My first guess was that perhaps her loose tooth had popped up to its normal position as she brushed it this morning and thus seemed as if the hole has almost closed.
However, after checking with my colleague Dr. Donald Tan (a dentist who also practices in Kuala Lumpur ) we both feel that her tooth may have become trapped in a position that allows the gum to close up the hole. In such cases, usually, no treatment is needed and one can expect the tooth to go back to its normal place on its own at some point. The answer depends on whether the tooth is a primary or a permanent one.
Loose Primary Teeth
A loose primary tooth typically moves freely in its socket and almost always falls out within 2 to 3 years of eruption.

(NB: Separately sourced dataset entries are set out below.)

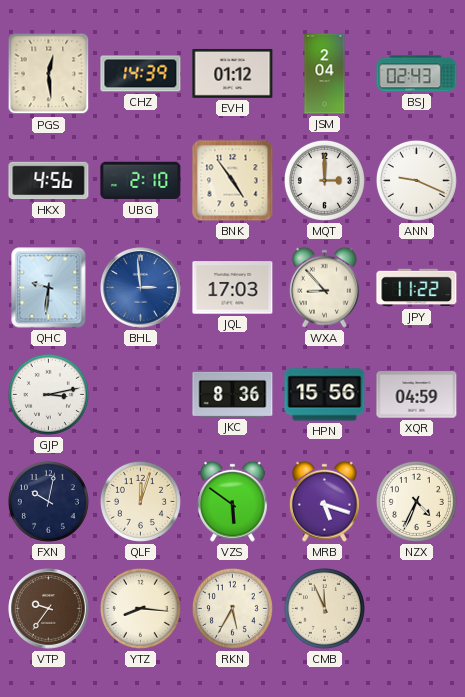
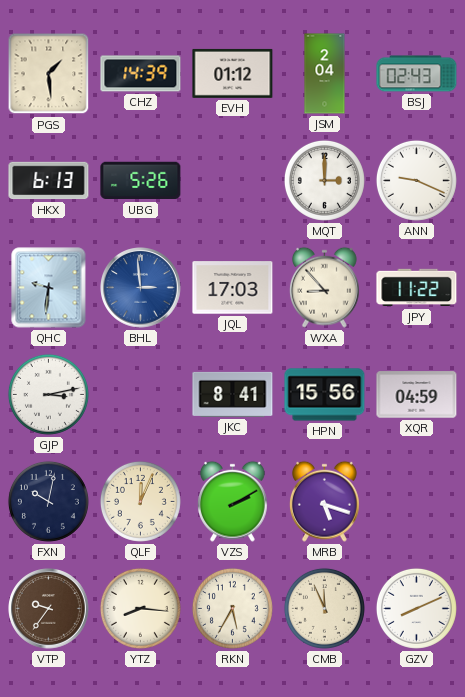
PGS: 12:29 -> 1:29
HKX: 4:56 -> 6:13
UBG: 2:10 -> 5:26
BNK: 4:54 -> none
JKC: 8:36 -> 8:41
QLF: 12:03 -> 12:04
VZS: 5:51 -> 2:10
NZX: 4:34 -> none
GZV: none -> 8:11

In contrast, a loose permanent tooth may not come out on its own, or it may come out but re-enter spontaneously. In either case, the tooth is considered to be ” tight”.
Tight teeth typically develop as a result of trauma that causes the separation of the root from the bone. They can also result from gum disease which causes ankylosis (i.e., bone growth onto the root surface).
If you have a loose primary tooth, schedule an appointment with your pediatric dentist. If this is not possible, see your general dentist ASAP. The reason for seeing a dentist is to determine whether there are any signs of infection (e.g., abscess) or disease (e.g., cyst). Also, the dentist will make an accurate diagnosis to determine whether or not the tooth has the potential for re-entry into its socket.
If it does, then various treatment options should be discussed with your dentist. These include simple observation, orthodontic repositioning appliances, space maintainers, and/or surgical intervention(s).
Dental Example of Loose Teeth Tightening
It’s a rare sight, but one we’ve seen before: A loose tooth becomes stuck back in place. It seems like something out of The Twilight Zone, the stuff of fiction. But it happens to real people and is usually caused by an athletic blow to the mouth or chin. “Our bodies are amazing,” said Dr. Erich Voigt, chief dentist at New York University’s Dental Institute.
“This phenomenon is well known and can be quite common.” Here’s what happens: Pitch a baseball wrong and you risk having it come back and hit you in the face. A similar type of blow to the chin can result in a loose tooth being jarred back into place. There are a few ways it can happen, Voigt said.
In the first scenario, a strong blow will force the tooth to go forward and then slip back into its socket – pushing saliva and blood out of the way. The second involves a blow that causes an upward motion – allowing the tooth to slip back into place with less effort.
“The fact that this happens is no surprise,” Voigt said. “The jawbone, which holds the teeth in place, has very little space between it and the gums. So when an accident like this occurs, there is not much tissue to get in the way.” In some cases, when a tooth is forced back into place it can then become re-infected.
So if you have painful swelling in the gums near where your tooth once was, head to the dentist ASAP.